Exercise data:
┌──

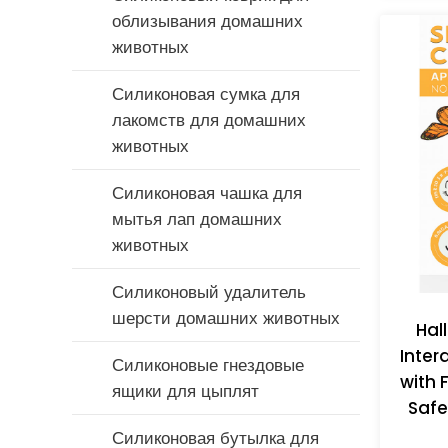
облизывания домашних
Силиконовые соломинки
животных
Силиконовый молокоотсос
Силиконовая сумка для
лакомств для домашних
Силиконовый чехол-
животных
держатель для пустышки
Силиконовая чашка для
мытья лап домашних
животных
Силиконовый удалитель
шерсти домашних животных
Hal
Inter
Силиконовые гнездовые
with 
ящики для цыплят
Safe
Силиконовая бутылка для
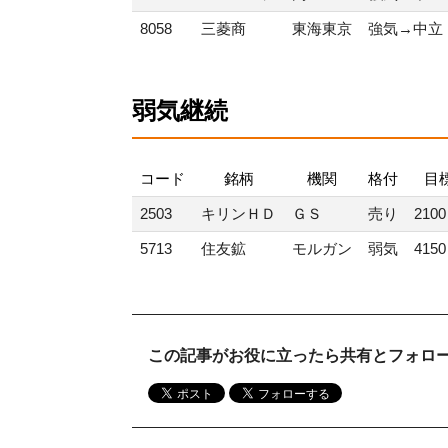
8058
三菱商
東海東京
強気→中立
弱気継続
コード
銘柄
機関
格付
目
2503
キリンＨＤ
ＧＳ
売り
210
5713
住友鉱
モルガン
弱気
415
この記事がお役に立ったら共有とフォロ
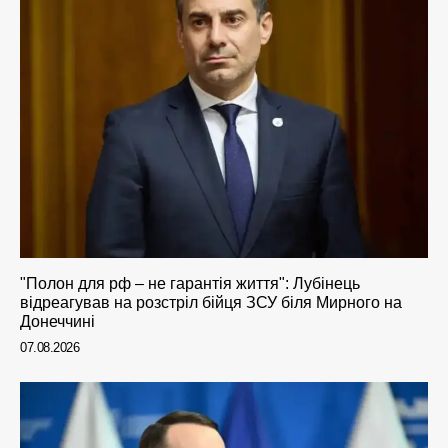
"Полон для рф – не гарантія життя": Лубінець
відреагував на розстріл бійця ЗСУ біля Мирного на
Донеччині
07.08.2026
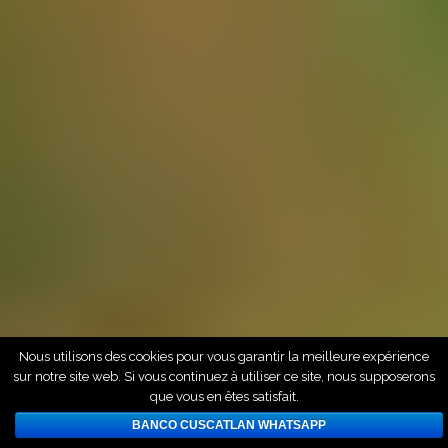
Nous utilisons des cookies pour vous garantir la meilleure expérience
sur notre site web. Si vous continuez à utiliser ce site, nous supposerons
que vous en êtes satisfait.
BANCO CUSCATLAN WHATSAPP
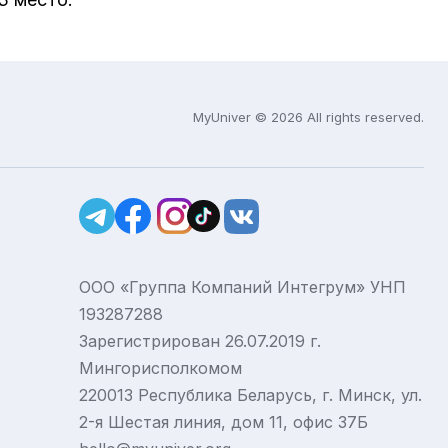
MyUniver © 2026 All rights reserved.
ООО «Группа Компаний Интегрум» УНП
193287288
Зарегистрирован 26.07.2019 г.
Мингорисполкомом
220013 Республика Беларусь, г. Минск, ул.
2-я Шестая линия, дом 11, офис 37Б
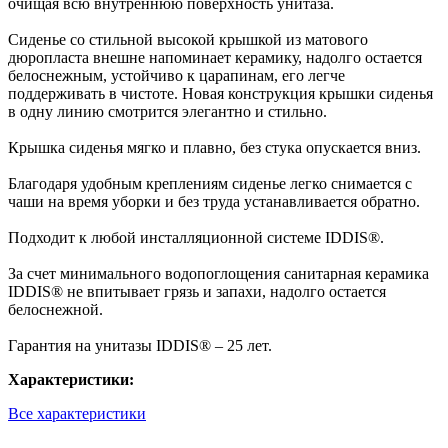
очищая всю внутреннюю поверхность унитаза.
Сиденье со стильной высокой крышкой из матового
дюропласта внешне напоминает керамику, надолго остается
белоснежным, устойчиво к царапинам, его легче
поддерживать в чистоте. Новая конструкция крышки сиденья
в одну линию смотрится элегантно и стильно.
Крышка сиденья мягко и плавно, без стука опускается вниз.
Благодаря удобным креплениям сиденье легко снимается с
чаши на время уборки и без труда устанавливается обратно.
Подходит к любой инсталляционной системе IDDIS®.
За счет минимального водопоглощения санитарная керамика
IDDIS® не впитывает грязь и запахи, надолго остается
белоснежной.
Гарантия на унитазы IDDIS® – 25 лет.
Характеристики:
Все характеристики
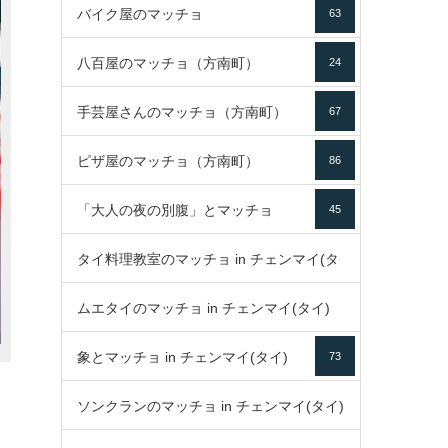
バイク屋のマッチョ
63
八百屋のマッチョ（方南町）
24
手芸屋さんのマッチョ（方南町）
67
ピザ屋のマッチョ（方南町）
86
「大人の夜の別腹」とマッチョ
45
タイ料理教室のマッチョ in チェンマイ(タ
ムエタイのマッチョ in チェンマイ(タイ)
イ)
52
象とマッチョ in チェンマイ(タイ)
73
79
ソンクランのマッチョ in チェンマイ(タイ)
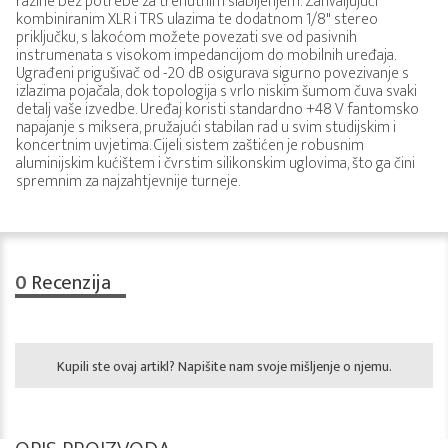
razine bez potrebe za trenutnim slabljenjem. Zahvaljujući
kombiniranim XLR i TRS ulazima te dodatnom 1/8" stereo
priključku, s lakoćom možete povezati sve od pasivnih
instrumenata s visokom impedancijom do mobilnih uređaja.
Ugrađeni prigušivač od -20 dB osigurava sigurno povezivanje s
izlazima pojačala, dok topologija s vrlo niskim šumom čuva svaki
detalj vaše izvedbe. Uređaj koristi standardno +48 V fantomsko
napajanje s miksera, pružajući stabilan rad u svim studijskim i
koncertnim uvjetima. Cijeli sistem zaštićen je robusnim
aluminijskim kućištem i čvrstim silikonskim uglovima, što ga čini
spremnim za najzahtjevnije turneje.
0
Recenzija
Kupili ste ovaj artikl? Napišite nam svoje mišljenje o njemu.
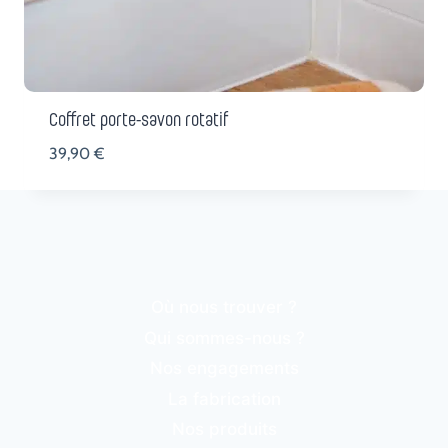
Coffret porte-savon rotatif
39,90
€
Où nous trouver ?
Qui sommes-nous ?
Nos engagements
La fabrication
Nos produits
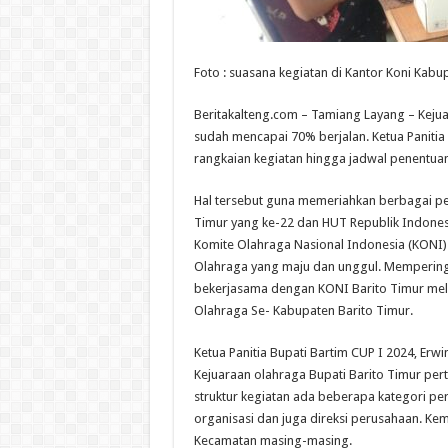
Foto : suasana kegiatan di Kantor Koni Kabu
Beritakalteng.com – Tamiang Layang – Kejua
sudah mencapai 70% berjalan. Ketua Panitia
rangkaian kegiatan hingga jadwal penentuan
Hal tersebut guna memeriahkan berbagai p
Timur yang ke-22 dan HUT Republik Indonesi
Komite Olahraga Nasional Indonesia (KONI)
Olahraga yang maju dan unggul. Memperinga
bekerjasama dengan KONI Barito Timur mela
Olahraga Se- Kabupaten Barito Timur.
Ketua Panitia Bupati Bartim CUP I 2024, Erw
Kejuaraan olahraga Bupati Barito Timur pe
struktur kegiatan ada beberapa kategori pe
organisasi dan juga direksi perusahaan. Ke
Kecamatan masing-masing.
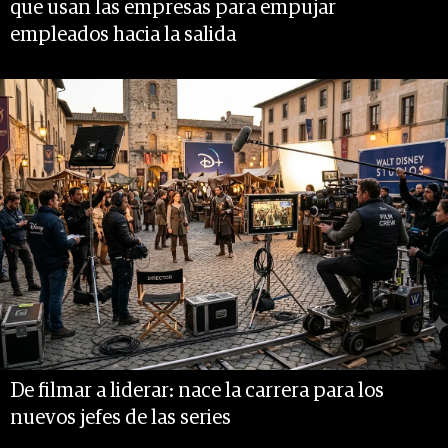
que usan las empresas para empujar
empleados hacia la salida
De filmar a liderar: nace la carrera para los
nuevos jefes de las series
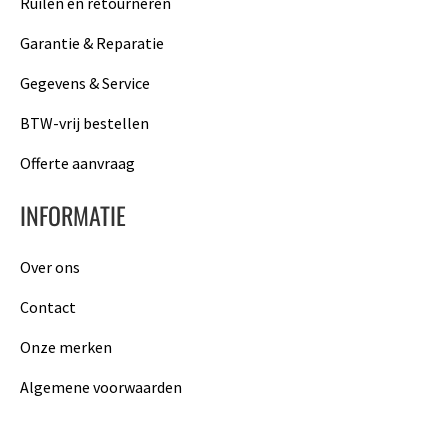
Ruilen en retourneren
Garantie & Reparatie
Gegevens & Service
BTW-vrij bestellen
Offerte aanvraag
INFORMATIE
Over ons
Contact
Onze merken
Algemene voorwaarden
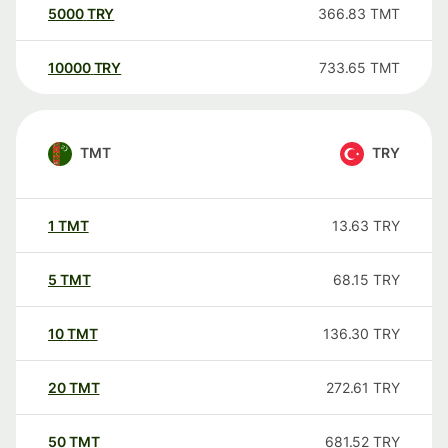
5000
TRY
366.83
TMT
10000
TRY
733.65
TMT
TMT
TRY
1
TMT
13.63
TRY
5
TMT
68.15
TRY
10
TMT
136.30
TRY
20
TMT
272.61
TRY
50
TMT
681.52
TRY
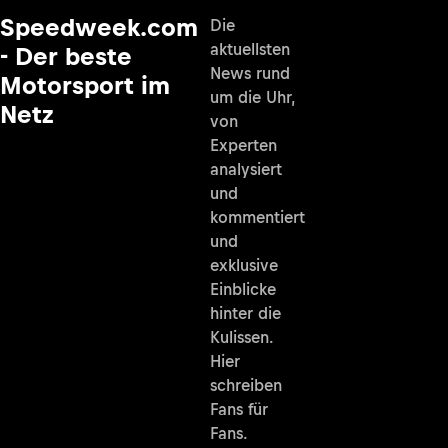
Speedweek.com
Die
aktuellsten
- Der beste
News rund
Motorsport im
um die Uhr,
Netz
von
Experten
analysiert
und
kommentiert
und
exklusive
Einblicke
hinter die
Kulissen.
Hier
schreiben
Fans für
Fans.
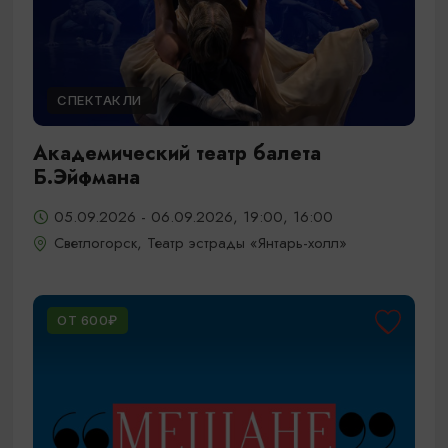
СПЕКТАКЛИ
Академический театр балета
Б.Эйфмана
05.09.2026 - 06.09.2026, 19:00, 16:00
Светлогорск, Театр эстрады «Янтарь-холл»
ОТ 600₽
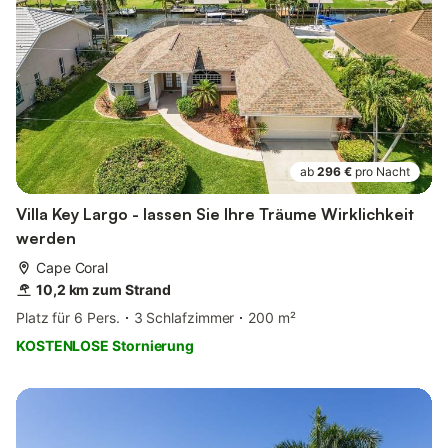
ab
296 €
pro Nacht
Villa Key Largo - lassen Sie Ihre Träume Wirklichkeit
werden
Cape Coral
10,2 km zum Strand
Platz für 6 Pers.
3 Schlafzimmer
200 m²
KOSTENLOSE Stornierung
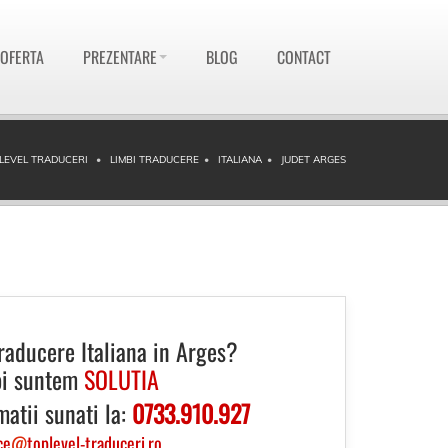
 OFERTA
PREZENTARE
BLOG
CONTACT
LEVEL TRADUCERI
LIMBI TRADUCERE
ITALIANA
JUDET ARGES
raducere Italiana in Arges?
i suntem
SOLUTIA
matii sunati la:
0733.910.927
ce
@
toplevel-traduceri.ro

└──

Set the preceding data down again word for word, omitting images.

Solution:
облизывания домашних
Силиконовые соломинки
животных
Силиконовый молокоотсос
Силиконовая сумка для
лакомств для домашних
Силиконовый чехол-
животных
держатель для пустышки
Силиконовая чашка для
мытья лап домашних
животных
Силиконовый удалитель
шерсти домашних животных
Hal
Inter
Силиконовые гнездовые
with 
ящики для цыплят
Safe
Силиконовая бутылка для
8058
三菱商
東海東京
強気→中立
弱気継続
コード
銘柄
機関
格付
目
2503
キリンＨＤ
ＧＳ
売り
210
5713
住友鉱
モルガン
弱気
415
この記事がお役に立ったら共有とフォロ
"Полон для рф – не гарантія життя": Лубінець
відреагував на розстріл бійця ЗСУ біля Мирного на
Донеччині
07.08.2026
Nous utilisons des cookies pour vous garantir la meilleure expérience
sur notre site web. Si vous continuez à utiliser ce site, nous supposerons
que vous en êtes satisfait.
BANCO CUSCATLAN WHATSAPP
MyUniver © 2026 All rights reserved.
ООО «Группа Компаний Интегрум» УНП
193287288
Зарегистрирован 26.07.2019 г.
Мингорисполкомом
220013 Республика Беларусь, г. Минск, ул.
2-я Шестая линия, дом 11, офис 37Б
очищая всю внутреннюю поверхность унитаза.
Сиденье со стильной высокой крышкой из матового
дюропласта внешне напоминает керамику, надолго остается
белоснежным, устойчиво к царапинам, его легче
поддерживать в чистоте. Новая конструкция крышки сиденья
в одну линию смотрится элегантно и стильно.
Крышка сиденья мягко и плавно, без стука опускается вниз.
Благодаря удобным креплениям сиденье легко снимается с
чаши на время уборки и без труда устанавливается обратно.
Подходит к любой инсталляционной системе IDDIS®.
За счет минимального водопоглощения санитарная керамика
IDDIS® не впитывает грязь и запахи, надолго остается
белоснежной.
Гарантия на унитазы IDDIS® – 25 лет.
Характеристики:
Все характеристики
バイク屋のマッチョ
63
八百屋のマッチョ（方南町）
24
手芸屋さんのマッチョ（方南町）
67
ピザ屋のマッチョ（方南町）
86
「大人の夜の別腹」とマッチョ
45
タイ料理教室のマッチョ in チェンマイ(タ
ムエタイのマッチョ in チェンマイ(タイ)
イ)
52
象とマッチョ in チェンマイ(タイ)
73
79
ソンクランのマッチョ in チェンマイ(タイ)
razine bez potrebe za trenutnim slabljenjem. Zahvaljujući
kombiniranim XLR i TRS ulazima te dodatnom 1/8" stereo
priključku, s lakoćom možete povezati sve od pasivnih
instrumenata s visokom impedancijom do mobilnih uređaja.
Ugrađeni prigušivač od -20 dB osigurava sigurno povezivanje s
izlazima pojačala, dok topologija s vrlo niskim šumom čuva svaki
detalj vaše izvedbe. Uređaj koristi standardno +48 V fantomsko
napajanje s miksera, pružajući stabilan rad u svim studijskim i
koncertnim uvjetima. Cijeli sistem zaštićen je robusnim
aluminijskim kućištem i čvrstim silikonskim uglovima, što ga čini
spremnim za najzahtjevnije turneje.
0
Recenzija
Kupili ste ovaj artikl? Napišite nam svoje mišljenje o njemu.
Coffret porte-savon rotatif
39,90
€
Où nous trouver ?
Qui sommes-nous ?
Nos engagements
La fabrication
Nos produits
Foto : suasana kegiatan di Kantor Koni Kabu
Beritakalteng.com – Tamiang Layang – Kejua
sudah mencapai 70% berjalan. Ketua Panitia
rangkaian kegiatan hingga jadwal penentuan
Hal tersebut guna memeriahkan berbagai p
Timur yang ke-22 dan HUT Republik Indonesi
Komite Olahraga Nasional Indonesia (KONI)
Olahraga yang maju dan unggul. Memperinga
bekerjasama dengan KONI Barito Timur mela
Olahraga Se- Kabupaten Barito Timur.
Ketua Panitia Bupati Bartim CUP I 2024, Erw
Kejuaraan olahraga Bupati Barito Timur pe
struktur kegiatan ada beberapa kategori pe
organisasi dan juga direksi perusahaan. Ke
Kecamatan masing-masing.
que usan las empresas para empujar
empleados hacia la salida
De filmar a liderar: nace la carrera para los
nuevos jefes de las series
Ruilen en retourneren
Garantie & Reparatie
Gegevens & Service
BTW-vrij bestellen
Offerte aanvraag
INFORMATIE
Over ons
Contact
Onze merken
Algemene voorwaarden
5000
TRY
366.83
TMT
10000
TRY
733.65
TMT
TMT
TRY
1
TMT
13.63
TRY
5
TMT
68.15
TRY
10
TMT
136.30
TRY
20
TMT
272.61
TRY
50
TMT
681.52
TRY
Speedweek.com
Die
aktuellsten
- Der beste
News rund
Motorsport im
um die Uhr,
Netz
von
Experten
analysiert
und
kommentiert
und
exklusive
Einblicke
hinter die
Kulissen.
Hier
schreiben
Fans für
Fans.
СПЕКТАКЛИ
Академический театр балета
Б.Эйфмана
05.09.2026 - 06.09.2026, 19:00, 16:00
Светлогорск, Театр эстрады «Янтарь-холл»
ОТ 600₽
ab
296 €
pro Nacht
Villa Key Largo - lassen Sie Ihre Träume Wirklichkeit
werden
Cape Coral
10,2 km zum Strand
Platz für 6 Pers.
3 Schlafzimmer
200 m²
KOSTENLOSE Stornierung
 OFERTA
PREZENTARE
BLOG
CONTACT
LEVEL TRADUCERI
LIMBI TRADUCERE
ITALIANA
JUDET ARGES
raducere Italiana in Arges?
i suntem
SOLUTIA
matii sunati la:
0733.910.927
ce
@
toplevel-traduceri.ro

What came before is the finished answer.